Parts of the exercise:
- a) In the abstract on biofloc polyculture below, on what day did the nitrification processes stabilize?
- b) Do these statements agree with the abstract on biofloc polyculture below? Answer yes or no for each, and quote the deciding words.
(i) The research ran for 8 weeks under laboratory conditions.
(ii) In the Biofloc system, temperature, pH and oxygen differed significantly between treatments.
(iii) The bioflocs had greater volume in monoculture.

Text under study:
□ □ □ □ □ □ □
ADAPTATION OF BIOFLOC AQUATIC SYSTEM FOR POLYCULTURE WITH TILAPIA (OREOCHROMIS SP.) AND RIVER PRAWN (MACROBRACHIUM SP.)

Aquaculture is a productive activity in economic growth due to market productivity which supports many Ecuadorian communities. However, exotic species has been the basis of this activity without considering the endemic and mega-diverse component of Ecuador. On the other hand, current aquaculture systems use a lot of water, generating discharge of nitrogen and phosphorus, causing a negative impact on natural watersheds. The present investigation focused on the diversification of aquaculture production and environmental care, through the polyculture of tilapia and river prawn, in a Biofloc system, which allows reducing the use of water, space, and food, taking advantage of all the nutrients of the aquatic environment without generating pollutant residues, from a carbon-nitrogen ratio of 20:1. The research project was developed under laboratory conditions at 2.728 amsl, for 8 weeks in pre-breading stages. Two factors were established in the study: type of culture (monoculture and polyculture) and production systems (traditional and biofloc), with three replicates. In the Biofloc system, the environmental variables such as temperature, pH, and oxygen did not show any significant differences between treatments (p <= 0.05), while conductivity and total suspended solids increased during the test, and the nitrification processes stabilized at day 28 with values of 0.06 +/- 0.01 and 0.35 +/- 0.09 ppm in ammonium and nitrite respectively. The bacterial load was higher in the Biofloc system (113.66x10(3) CFU/ml) with predominance of Bacillus sp. and Pseudomonas sp. The bioflocs showed greater volume in polyculture (17.62 ml/L) and 26% of protein. Under these considerations, the best productive performance was detected in the Biofloc polyculture with a total productivity of 142.86g/m2 (p <= 0.05). Therefore, diversification of species, types and culture systems are viable for aquaculture in Ecuador, generating an interaction between the chemical and biological components, allowing productive processes to be sustainable.
□ □ □ □ □ □ □
Provided material:
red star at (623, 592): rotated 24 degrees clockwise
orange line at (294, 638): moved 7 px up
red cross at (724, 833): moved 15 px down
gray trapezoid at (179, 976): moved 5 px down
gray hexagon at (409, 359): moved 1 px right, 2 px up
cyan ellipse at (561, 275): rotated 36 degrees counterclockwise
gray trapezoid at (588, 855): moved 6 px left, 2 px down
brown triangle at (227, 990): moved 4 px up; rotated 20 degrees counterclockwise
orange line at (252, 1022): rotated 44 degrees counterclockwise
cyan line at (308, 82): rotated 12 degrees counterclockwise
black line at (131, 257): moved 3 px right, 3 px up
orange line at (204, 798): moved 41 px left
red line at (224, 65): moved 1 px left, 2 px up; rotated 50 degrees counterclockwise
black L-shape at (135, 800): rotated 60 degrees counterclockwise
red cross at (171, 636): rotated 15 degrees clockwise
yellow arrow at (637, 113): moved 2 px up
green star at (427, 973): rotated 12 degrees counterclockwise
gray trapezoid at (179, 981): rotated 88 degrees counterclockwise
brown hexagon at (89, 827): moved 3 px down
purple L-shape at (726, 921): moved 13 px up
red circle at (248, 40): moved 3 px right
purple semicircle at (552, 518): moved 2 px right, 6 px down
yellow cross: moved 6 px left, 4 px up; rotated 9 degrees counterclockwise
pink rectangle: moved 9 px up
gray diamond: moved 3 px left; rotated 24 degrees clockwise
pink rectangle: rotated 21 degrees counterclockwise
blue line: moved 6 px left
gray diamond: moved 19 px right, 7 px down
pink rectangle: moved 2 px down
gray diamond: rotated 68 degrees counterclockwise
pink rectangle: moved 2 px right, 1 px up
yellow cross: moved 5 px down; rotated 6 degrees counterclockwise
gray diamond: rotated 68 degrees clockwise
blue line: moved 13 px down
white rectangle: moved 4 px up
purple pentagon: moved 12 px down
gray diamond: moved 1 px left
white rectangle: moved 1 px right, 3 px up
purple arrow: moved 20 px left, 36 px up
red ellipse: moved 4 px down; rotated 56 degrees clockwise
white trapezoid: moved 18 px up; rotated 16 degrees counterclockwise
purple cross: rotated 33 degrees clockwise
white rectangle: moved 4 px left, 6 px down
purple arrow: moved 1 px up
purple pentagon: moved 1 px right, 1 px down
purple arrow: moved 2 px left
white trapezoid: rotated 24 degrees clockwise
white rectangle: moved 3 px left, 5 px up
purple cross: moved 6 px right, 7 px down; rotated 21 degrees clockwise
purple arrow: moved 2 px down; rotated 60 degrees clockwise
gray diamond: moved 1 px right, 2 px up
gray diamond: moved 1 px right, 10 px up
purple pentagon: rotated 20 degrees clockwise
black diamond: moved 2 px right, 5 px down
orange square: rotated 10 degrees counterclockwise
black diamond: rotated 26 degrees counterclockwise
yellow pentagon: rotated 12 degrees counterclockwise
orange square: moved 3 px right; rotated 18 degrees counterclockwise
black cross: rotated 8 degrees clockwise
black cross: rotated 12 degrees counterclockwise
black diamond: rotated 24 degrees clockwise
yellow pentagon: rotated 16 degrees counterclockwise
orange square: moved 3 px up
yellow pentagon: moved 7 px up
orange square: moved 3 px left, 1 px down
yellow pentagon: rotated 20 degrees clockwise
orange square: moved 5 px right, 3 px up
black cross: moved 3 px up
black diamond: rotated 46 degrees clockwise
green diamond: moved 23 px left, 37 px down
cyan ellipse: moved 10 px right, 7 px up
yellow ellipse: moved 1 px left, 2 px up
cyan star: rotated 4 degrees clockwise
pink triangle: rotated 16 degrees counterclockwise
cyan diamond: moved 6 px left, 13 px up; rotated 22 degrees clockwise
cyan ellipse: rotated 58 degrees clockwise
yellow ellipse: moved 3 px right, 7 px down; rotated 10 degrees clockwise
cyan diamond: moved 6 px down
□ □ □ □ □ □ □
Results by task:
- a) Day 28.

- b)
(i) Yes: "The research project was developed under laboratory conditions at 2.728 amsl, for 8 weeks"
(ii) No: "the environmental variables such as temperature, pH, and oxygen did not show any significant differences between treatments"
(iii) No: "The bioflocs showed greater volume in polyculture (17.62 ml/L)"